It was an ordinary Tuesday night for me. I was happy to leave “the farm,” another stressful work day behind me. I couldn’t wait to get home so naturally I sped on the highway. Fast enough to call it speeding but slow enough to avoid a citation. Like most Tuesday nights, I had no special plans and was simply excited to go home and relax. Traffic was no ally of mine that night and it took me a while despite my velocity. When I finally got home the welcoming scent of a hot meal infiltrated my nostrils as soon as I opened the door. The radiating heat from the kitchen fogged up my winter battered eye glasses. I power walked to my bedroom door like it was the hottest nightclub in Boston and I was going miss the free entrance before 11pm promotion. As always, I turned on the television as soon as I stepped into the room. The news was on and I overheard talks about an earthquake.

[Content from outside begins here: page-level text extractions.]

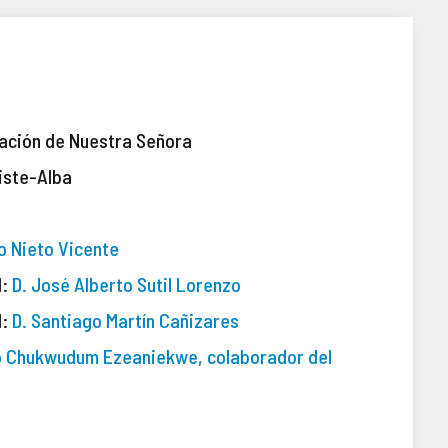
iación de Nuestra Señora
iste-Alba
lo Nieto Vicente
l:
D. José Alberto Sutil Lorenzo
l:
D. Santiago Martín Cañizares
to Chukwudum Ezeaniekwe, colaborador del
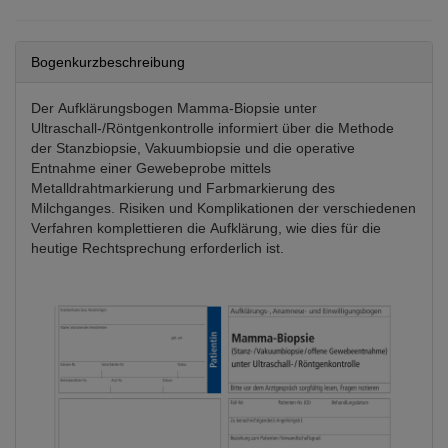
Bogenkurzbeschreibung
Der Aufklärungsbogen Mamma-Biopsie unter
Ultraschall-/Röntgenkontrolle informiert über die Methode
der Stanzbiopsie, Vakuumbiopsie und die operative
Entnahme einer Gewebeprobe mittels
Metalldrahtmarkierung und Farbmarkierung des
Milchganges. Risiken und Komplikationen der verschiedenen
Verfahren komplettieren die Aufklärung, wie dies für die
heutige Rechtsprechung erforderlich ist.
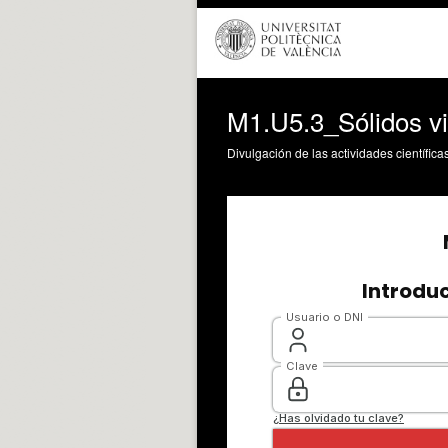
M1.U5.3_Sólidos vi
Divulgación de las actividades científica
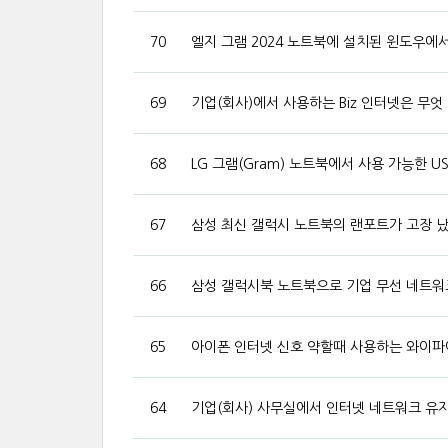
70
엘지 그램 2024 노트북에 설치된 윈도우에
69
기업(회사)에서 사용하는 Biz 인터넷은 무엇 
68
LG 그램(Gram) 노트북에서 사용 가능한 US
67
삼성 최신 갤럭시 노트북의 랜포트가 고장 났
66
삼성 갤럭시북 노트북으로 기업 무선 네트워
65
아이폰 인터넷 신호 약할때 사용하는 와이파이(
64
기업(회사) 사무실에서 인터넷 네트워크 유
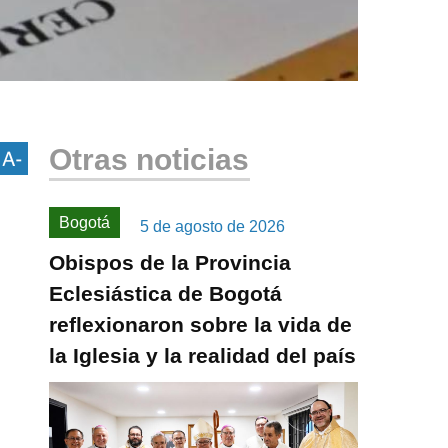
Otras noticias
Bogotá
5 de agosto de 2026
Obispos de la Provincia
Eclesiástica de Bogotá
reflexionaron sobre la vida de
la Iglesia y la realidad del país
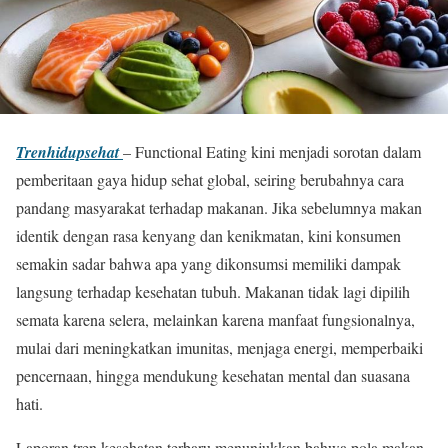
Trenhidupsehat
– Functional Eating kini menjadi sorotan dalam
pemberitaan gaya hidup sehat global, seiring berubahnya cara
pandang masyarakat terhadap makanan. Jika sebelumnya makan
identik dengan rasa kenyang dan kenikmatan, kini konsumen
semakin sadar bahwa apa yang dikonsumsi memiliki dampak
langsung terhadap kesehatan tubuh. Makanan tidak lagi dipilih
semata karena selera, melainkan karena manfaat fungsionalnya,
mulai dari meningkatkan imunitas, menjaga energi, memperbaiki
pencernaan, hingga mendukung kesehatan mental dan suasana
hati.
Laporan tren kesehatan terbaru menunjukkan bahwa pola makan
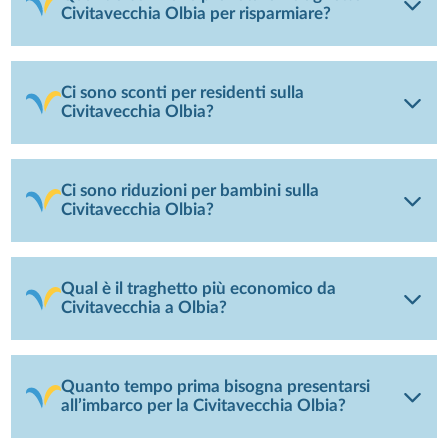
Civitavecchia Olbia per risparmiare?
Ci sono sconti per residenti sulla
Civitavecchia Olbia?
Ci sono riduzioni per bambini sulla
Civitavecchia Olbia?
Qual è il traghetto più economico da
Civitavecchia a Olbia?
Quanto tempo prima bisogna presentarsi
all’imbarco per la Civitavecchia Olbia?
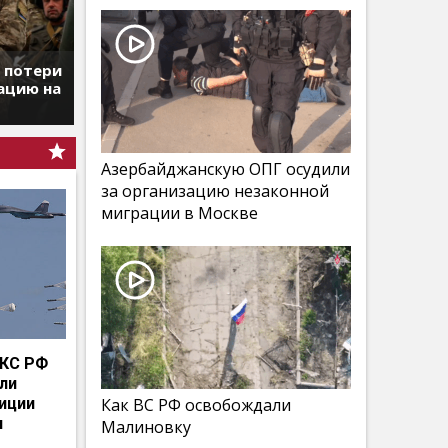
т потери
ацию на
Азербайджанскую ОПГ осудили
за организацию незаконной
миграции в Москве
КС РФ
мли
иции
Как ВС РФ освобождали
и
Малиновку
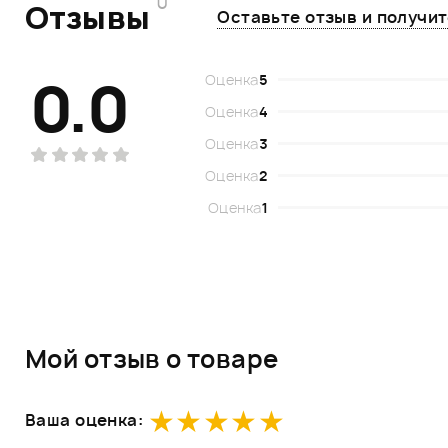
0
Отзывы
Оставьте отзыв и получи
0.0
Оценка
5
Оценка
4
Оценка
3
Оценка
2
Оценка
1
Мой отзыв о товаре
Ваша оценка:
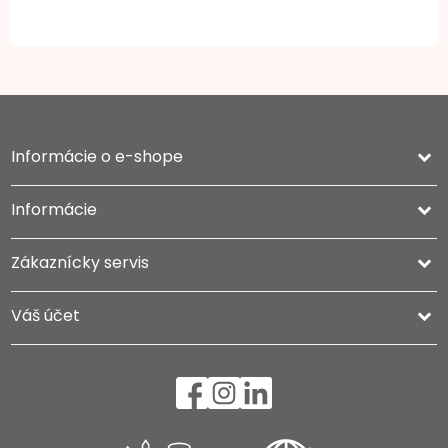
Informácie o e-shope
keyboard_arrow_down
Informácie

Zákaznícky servis

Váš účet

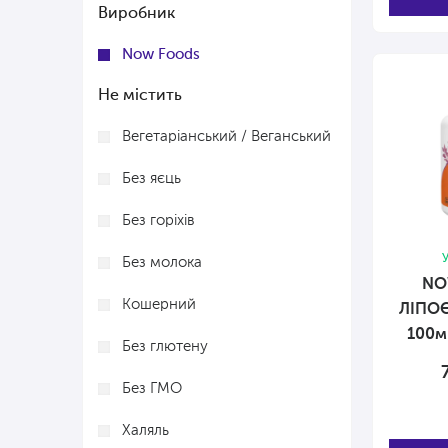
Виробник
Now Foods
Не містить
Вегетаріанський / Веганський
Без яєць
Без горіхів
У
Без молока
NO
Кошерний
ЛІПО
100м
Без глютену
Без ГМО
Халяль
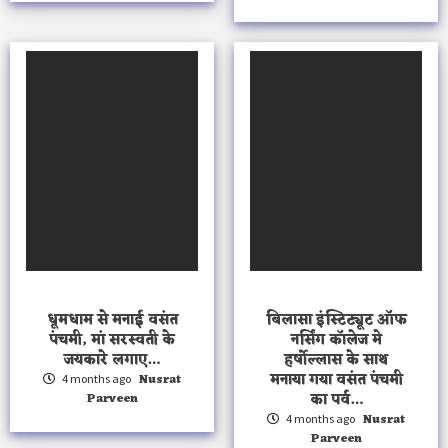
धूमधाम से मनाई वसंत
बिलासा इंस्टिट्यूट ऑफ
पंचमी, मां सरस्वती के
नर्सिंग कॉलेज मे
जयकारे लगाए…
हर्षोल्लास के साथ
मनाया गया वसंत पंचमी
Nusrat
4 months ago
Parveen
का पर्व…
Nusrat
4 months ago
Parveen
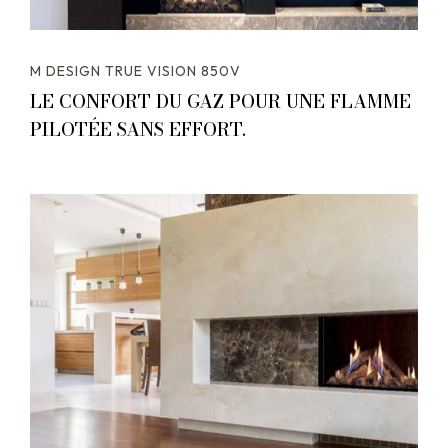
M DESIGN TRUE VISION 850V
LE CONFORT DU GAZ POUR UNE FLAMME
PILOTÉE SANS EFFORT.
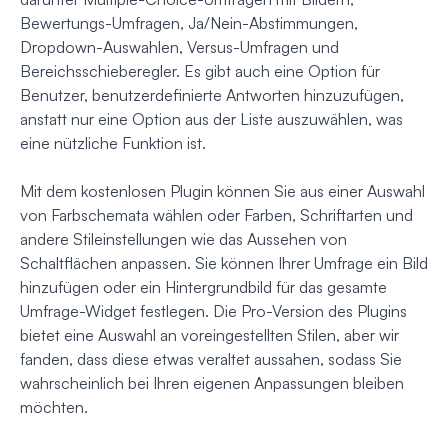
Bewertungs-Umfragen, Ja/Nein-Abstimmungen,
Dropdown-Auswahlen, Versus-Umfragen und
Bereichsschieberegler. Es gibt auch eine Option für
Benutzer, benutzerdefinierte Antworten hinzuzufügen,
anstatt nur eine Option aus der Liste auszuwählen, was
eine nützliche Funktion ist.
Mit dem kostenlosen Plugin können Sie aus einer Auswahl
von Farbschemata wählen oder Farben, Schriftarten und
andere Stileinstellungen wie das Aussehen von
Schaltflächen anpassen. Sie können Ihrer Umfrage ein Bild
hinzufügen oder ein Hintergrundbild für das gesamte
Umfrage-Widget festlegen. Die Pro-Version des Plugins
bietet eine Auswahl an voreingestellten Stilen, aber wir
fanden, dass diese etwas veraltet aussahen, sodass Sie
wahrscheinlich bei Ihren eigenen Anpassungen bleiben
möchten.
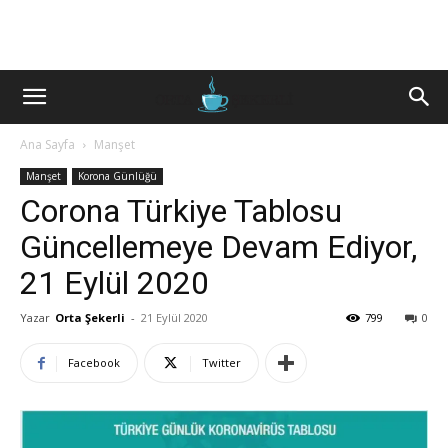
Ana Sayfa
Manşet
Manşet
Korona Günlüğü
Corona Türkiye Tablosu
Güncellemeye Devam Ediyor,
21 Eylül 2020
Yazar
Orta Şekerli
-
21 Eylül 2020
799
0
Facebook
Twitter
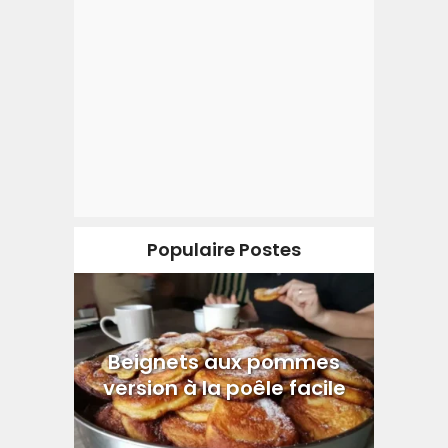
Populaire Postes
Beignets aux pommes
version à la poêle facile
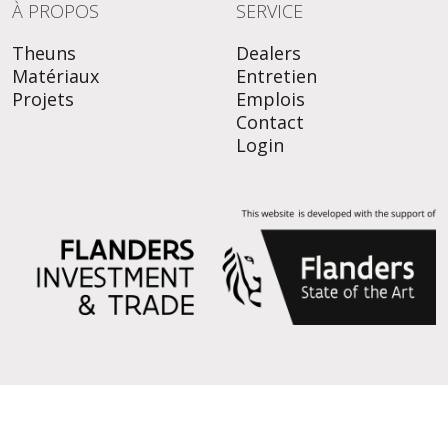
À PROPOS
SERVICE
Theuns
Dealers
Matériaux
Entretien
Projets
Emplois
Contact
Login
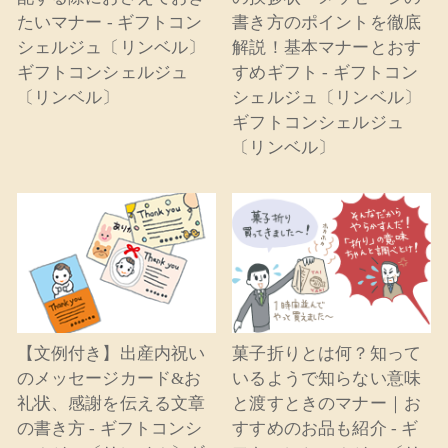
たいマナー - ギフトコン
書き方のポイントを徹底
シェルジュ〔リンベル〕
解説！基本マナーとおす
ギフトコンシェルジュ
すめギフト - ギフトコン
〔リンベル〕
シェルジュ〔リンベル〕
ギフトコンシェルジュ
〔リンベル〕
【文例付き】出産内祝い
菓子折りとは何？知って
のメッセージカード&お
いるようで知らない意味
礼状、感謝を伝える文章
と渡すときのマナー｜お
の書き方 - ギフトコンシ
すすめのお品も紹介 - ギ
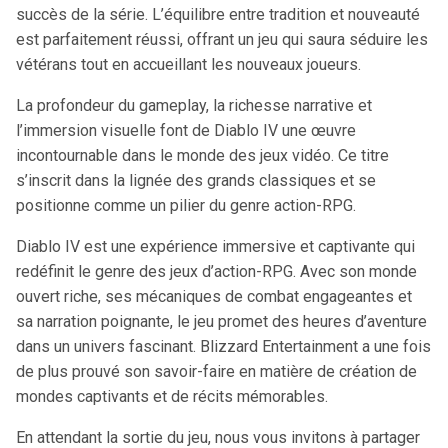
succès de la série. L’équilibre entre tradition et nouveauté
est parfaitement réussi, offrant un jeu qui saura séduire les
vétérans tout en accueillant les nouveaux joueurs.
La profondeur du gameplay, la richesse narrative et
l’immersion visuelle font de Diablo IV une œuvre
incontournable dans le monde des jeux vidéo. Ce titre
s’inscrit dans la lignée des grands classiques et se
positionne comme un pilier du genre action-RPG.
Diablo IV est une expérience immersive et captivante qui
redéfinit le genre des jeux d’action-RPG. Avec son monde
ouvert riche, ses mécaniques de combat engageantes et
sa narration poignante, le jeu promet des heures d’aventure
dans un univers fascinant. Blizzard Entertainment a une fois
de plus prouvé son savoir-faire en matière de création de
mondes captivants et de récits mémorables.
En attendant la sortie du jeu, nous vous invitons à partager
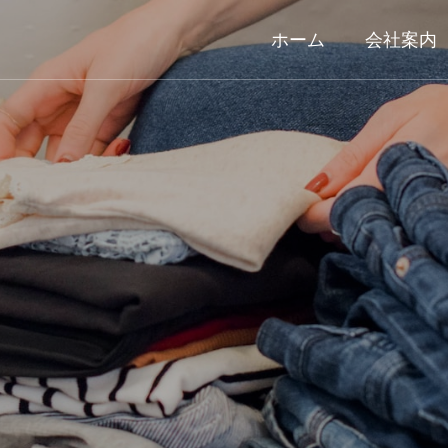
ホーム
会社案内
ウエス
s
Waste Rag
について
ウエスについて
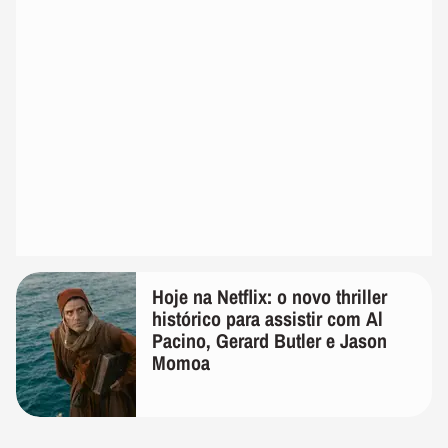
Hoje na Netflix: o novo thriller
histórico para assistir com Al
Pacino, Gerard Butler e Jason
Momoa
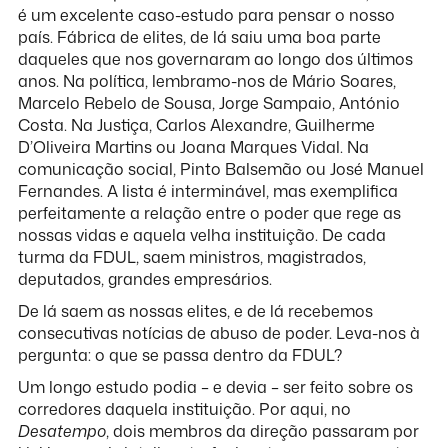
é um excelente caso-estudo para pensar o nosso
país. Fábrica de elites, de lá saiu uma boa parte
daqueles que nos governaram ao longo dos últimos
anos. Na política, lembramo-nos de Mário Soares,
Marcelo Rebelo de Sousa, Jorge Sampaio, António
Costa. Na Justiça, Carlos Alexandre, Guilherme
D’Oliveira Martins ou Joana Marques Vidal. Na
comunicação social, Pinto Balsemão ou José Manuel
Fernandes. A lista é interminável, mas exemplifica
perfeitamente a relação entre o poder que rege as
nossas vidas e aquela velha instituição. De cada
turma da FDUL, saem ministros, magistrados,
deputados, grandes empresários.
De lá saem as nossas elites, e de lá recebemos
consecutivas notícias de abuso de poder. Leva-nos à
pergunta: o que se passa dentro da FDUL?
Um longo estudo podia – e devia – ser feito sobre os
corredores daquela instituição. Por aqui, no
Desatempo
, dois membros da direção passaram por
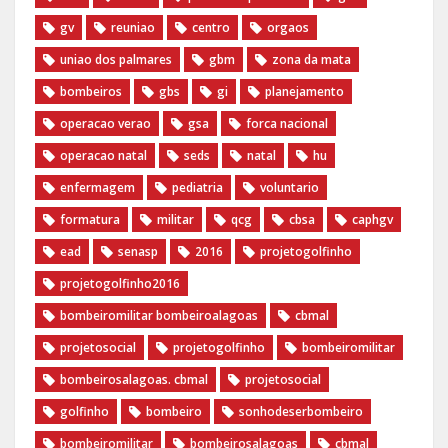
gv
reuniao
centro
orgaos
uniao dos palmares
gbm
zona da mata
bombeiros
gbs
gi
planejamento
operacao verao
gsa
forca nacional
operacao natal
seds
natal
hu
enfermagem
pediatria
voluntario
formatura
militar
qcg
cbsa
caphgv
ead
senasp
2016
projetogolfinho
projetogolfinho2016
bombeiromilitar bombeiroalagoas
cbmal
projetosocial
projetogolfinho
bombeiromilitar
bombeirosalagoas. cbmal
projetosocial
golfinho
bombeiro
sonhodeserbombeiro
bombeiromilitar
bombeirosalagoas
cbmal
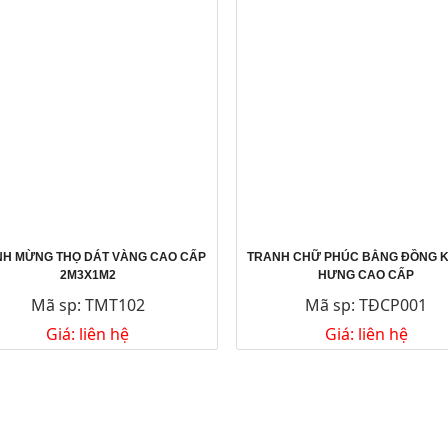
H MỪNG THỌ DÁT VÀNG CAO CẤP
TRANH CHỮ PHÚC BẰNG ĐỒNG 
2M3X1M2
HƯNG CAO CẤP
Mã sp: TMT102
Mã sp: TĐCP001
Giá: liên hệ
Giá: liên hệ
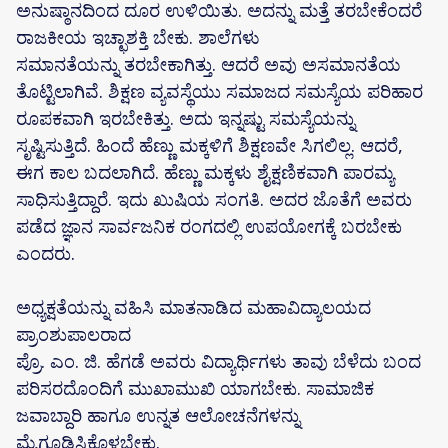
ಅನುಷ್ಠಾನದಿಂದ ದೂರ ಉಳಿಯಿತು. ಅದನ್ನು ಮತ್ತೆ ತರಬೇಕೆಂದರೆ
ರಾಜಕೀಯ ಇಚ್ಛಾಶಕ್ತಿ ಬೇಕು. ಶಾಲೆಗಳು
ಸಮಾನತೆಯನ್ನು ತರಬೇಕಾಗಿತ್ತು. ಆದರೆ ಅವು ಅಸಮಾನತೆಯ
ತೊಟ್ಟಿಲಾಗಿವೆ. ಶಿಕ್ಷಣ ವ್ಯವಸ್ಥೆಯು ಸಮಾಜದ ಸಮಸ್ಯೆಯ ಪರಿಹಾರ
ರೂಪಕವಾಗಿ ಇರಬೇಕಿತ್ತು. ಅದು ಇನ್ನಷ್ಟು ಸಮಸ್ಯೆಯನ್ನು
ಸೃಷ್ಟಿಸುತ್ತಿದೆ. ಹಿಂದೆ ಹೆಣ್ಣು ಮಕ್ಕಳಿಗೆ ಶಿಕ್ಷಣವೇ ಸಿಗಲಿಲ್ಲ. ಆದರೆ,
ಈಗ ಕಾಲ ಬದಲಾಗಿದೆ. ಹೆಣ್ಣು ಮಕ್ಕಳು ಶೈಕ್ಷಣಿಕವಾಗಿ ಪಾರಮ್ಯ
ಸಾಧಿಸುತ್ತಿದ್ದಾರೆ. ಇದು ಖುಷಿಯ ಸಂಗತಿ. ಅದರ ಜೊತೆಗೆ ಅವರು
ಪಡೆದ ಜ್ಞಾನ ಸಾರ್ವಜನಿಕ ರಂಗದಲ್ಲಿ ಉಪಯೋಗಕ್ಕೆ ಬರಬೇಕು
ಎಂದರು.
ಅಧ್ಯಕ್ಷತೆಯನ್ನು ವಹಿಸಿ ಮಾತನಾಡಿದ ಮಹಾವಿದ್ಯಾಲಯದ
ಪ್ರಾಂಶುಪಾಲರಾದ
ಪ್ರೊ. ಎಂ. ಜಿ. ಹೆಗಡೆ ಅವರು ವಿದ್ಯಾರ್ಥಿಗಳು ತಾವು ಬೆಳೆದು ಬಂದ
ಪರಿಸರದೊಂದಿಗೆ ಮುಖಾಮುಖಿ ಯಾಗಬೇಕು. ಸಾಮಾಜಿಕ
ಜವಾಬ್ದಾರಿ ಹಾಗೂ ಉನ್ನತ ಆಲೋಚನೆಗಳನ್ನು
ಮೈಗೂಡಿಸಿಕೊಳ್ಳಬೇಕು.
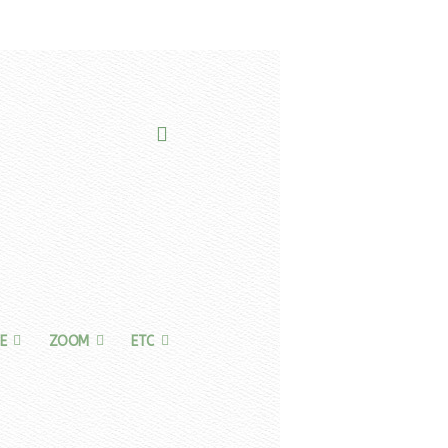
E
ZOOM
ETC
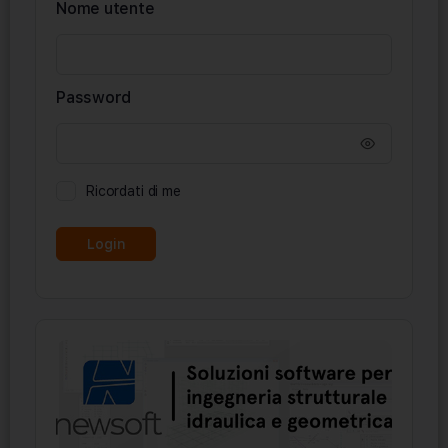
Nome utente
Password
Ricordati di me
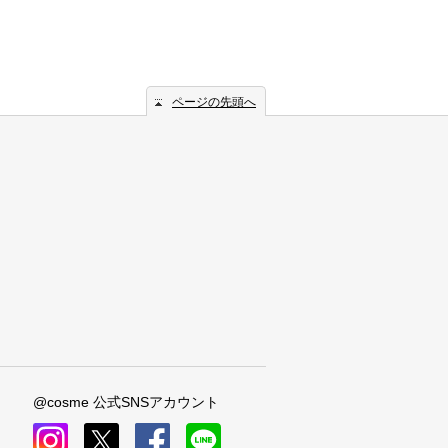
ページの先頭へ
@cosme 公式SNSアカウント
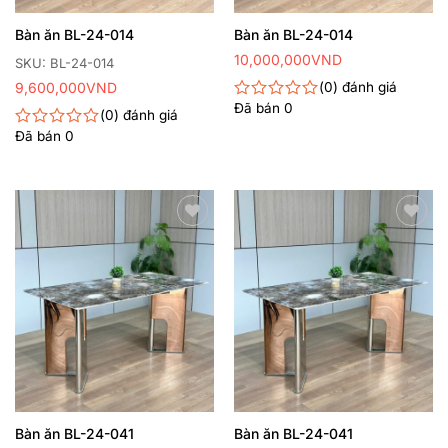
Bàn ăn BL-24-014
Bàn ăn BL-24-014
10,000,000
VND
SKU: BL-24-014
9,600,000
VND
0
đánh giá
Đã bán
0
Được
0
đánh giá
xếp
Đã bán
0
Được
hạng
xếp
0
hạng
5
0
sao
5
sao
Thêm
Thêm
yêu
yêu
thích
thích
Bàn ăn BL-24-041
Bàn ăn BL-24-041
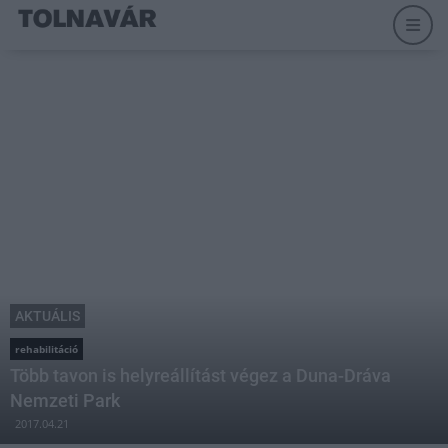
AKTUÁLIS
rehabilitáció
Több tavon is helyreállítást végez a Duna-Dráva
Nemzeti Park
2017.04.21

I remember thinking that places such as California get earthquakes all the time and everything would be fine wherever this was. At least that’s what I thought until I sat down and directed my full attention to the news.
This was no ordinary earthquake that leaves behind tipped over table lamps. With a 7.0 magnitude it left behind collapsed buildings and broken hearts. In several movies and shows you will often see families huddled around the tv watching the horrific news of John F. Kennedy’s assassination. That is what I looked like, except I was alone. I was sitting on the edge of my bed, speechless and motionless. I was dressed in my usual cold weather home wear, a white t-shirt and pajama pants. I needed a haircut and shave. I could feel my facial hair protesting against me. It felt like a thousand hairs dragging pitchforks across my face. However, none of that moved me because I was glued to the screen. It was like watching one of those end-of-the-world movies, without the special effects and convincing but fake emotions. Everything before my eyes was real. The screams, the cries, the blood, and the destruction, it was all real. I was confused and shocked, not sure what to do. I watched in silence for most of the night. I stared at the tv waiting for the good news, but it never came. In fact, it only got worse the longer I watched. I can’t remember the last time I felt so empty.
That was Tuesday, January 12th 2010, approximately a month shy from being a full year in the past. That day I felt like something important was taken from me. I would never compare my feelings of watching the tv that night to the feelings of some one who actually experienced it. I wouldn’t compare my remorse to those who lost loved ones nor to those who lost all their possessions. However, I will never forget the night an earthquake vigorously shook my parents’ birthplace and the source of my culture, Haiti.
– Vic Louis
This was a homework assignment stemmed from a non-fiction lecture. In the past I’ve waited for the teacher’s feedback and corrections before posting an assignment here, however, this post was from the heart and long overdue.